_TASK INPUT_.
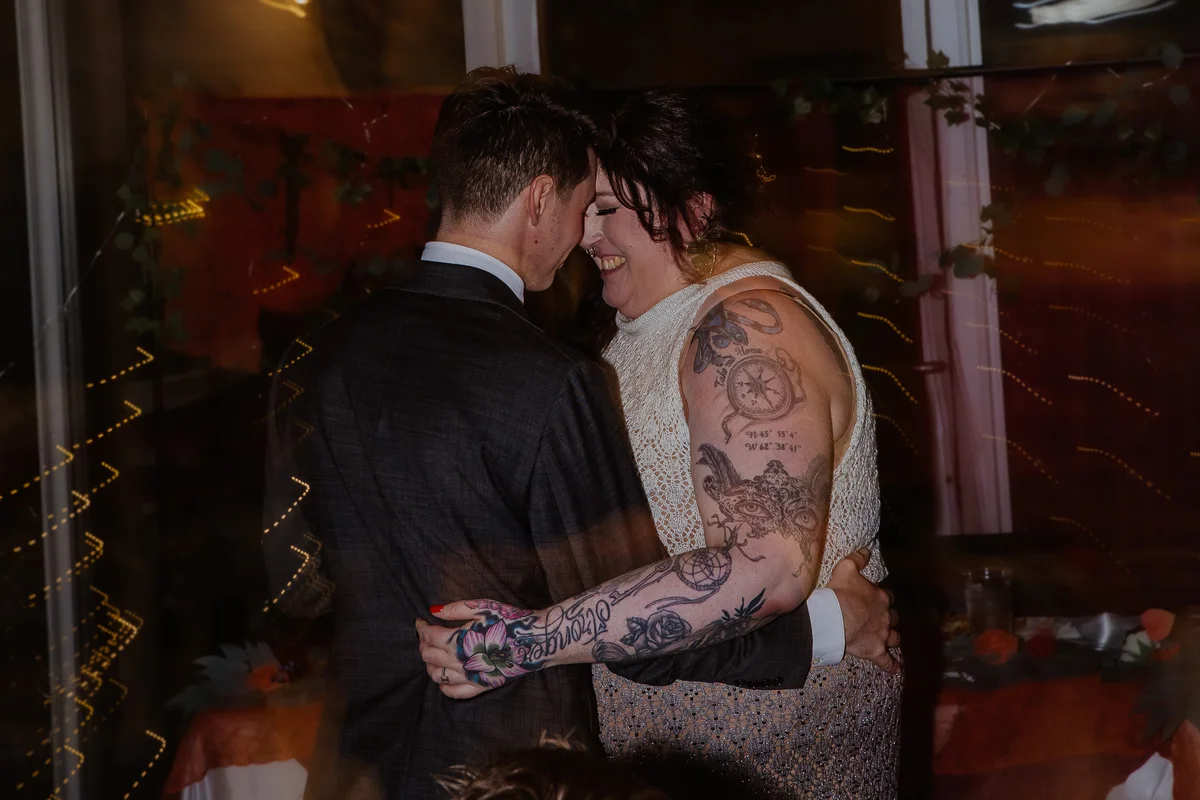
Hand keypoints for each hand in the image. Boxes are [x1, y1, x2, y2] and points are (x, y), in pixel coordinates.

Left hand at [415, 599, 542, 698]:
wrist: (533, 640)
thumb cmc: (509, 620)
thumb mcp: (482, 607)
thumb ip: (455, 609)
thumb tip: (432, 611)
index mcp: (457, 641)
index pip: (429, 636)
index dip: (421, 628)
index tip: (420, 622)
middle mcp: (459, 662)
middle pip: (429, 656)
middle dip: (423, 645)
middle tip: (425, 636)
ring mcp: (469, 677)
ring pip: (438, 676)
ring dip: (430, 665)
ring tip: (432, 655)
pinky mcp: (481, 686)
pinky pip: (455, 693)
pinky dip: (445, 687)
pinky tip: (444, 680)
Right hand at [827, 548, 900, 672]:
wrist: (835, 617)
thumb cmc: (840, 593)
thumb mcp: (846, 568)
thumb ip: (858, 558)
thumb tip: (867, 550)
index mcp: (881, 597)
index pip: (888, 597)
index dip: (883, 599)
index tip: (877, 599)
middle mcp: (885, 617)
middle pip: (893, 618)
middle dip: (889, 618)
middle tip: (880, 619)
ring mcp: (882, 635)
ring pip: (894, 638)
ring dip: (892, 638)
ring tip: (889, 639)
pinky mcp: (875, 651)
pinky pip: (887, 661)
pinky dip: (892, 665)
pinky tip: (896, 669)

_EXERCISE INSTRUCTIONS_. Reproduce all the entries above exactly. Include no images.

_OUTPUT FOR THIS EXERCISE_.
Hand keypoints for each hand in the image. Boxes are [x1, y1, x2, y2] and points are (x, y), in pixel coordinates.

Left hand at [415, 599, 542, 698]:
wrist: (533, 640)
thumb cmc: (509, 620)
thumb mcp: (482, 607)
thumb ip: (455, 609)
thumb tip: (432, 611)
index mcp: (457, 641)
index pip: (429, 636)
index dip: (421, 628)
index tip: (420, 622)
middle mcp: (459, 662)
middle pip: (429, 656)
middle dip: (423, 645)
middle tip: (425, 636)
ring mcp: (469, 677)
ring pip: (438, 676)
ring dip: (430, 665)
ring tip: (432, 655)
pinky mcp: (481, 686)
pinky pip: (455, 693)
pinky dip: (445, 687)
pinky tip: (444, 680)
Right hand at [827, 548, 900, 672]:
wrist: (835, 617)
thumb cmc: (840, 593)
thumb mcp: (846, 568)
thumb ip: (858, 558)
thumb tip: (867, 550)
index mcp: (881, 597)
index pip: (888, 597)
index dip: (883, 599)
index tip: (877, 599)
middle mcp: (885, 617)
middle pip: (893, 618)
middle dip: (889, 618)
middle tip: (880, 619)
ring mcp: (882, 635)
ring pip: (894, 638)
ring dip: (892, 638)
ring tip: (889, 639)
pinky mcp: (875, 651)
pinky pip: (887, 661)
pinky dip: (892, 665)
pinky tip: (896, 669)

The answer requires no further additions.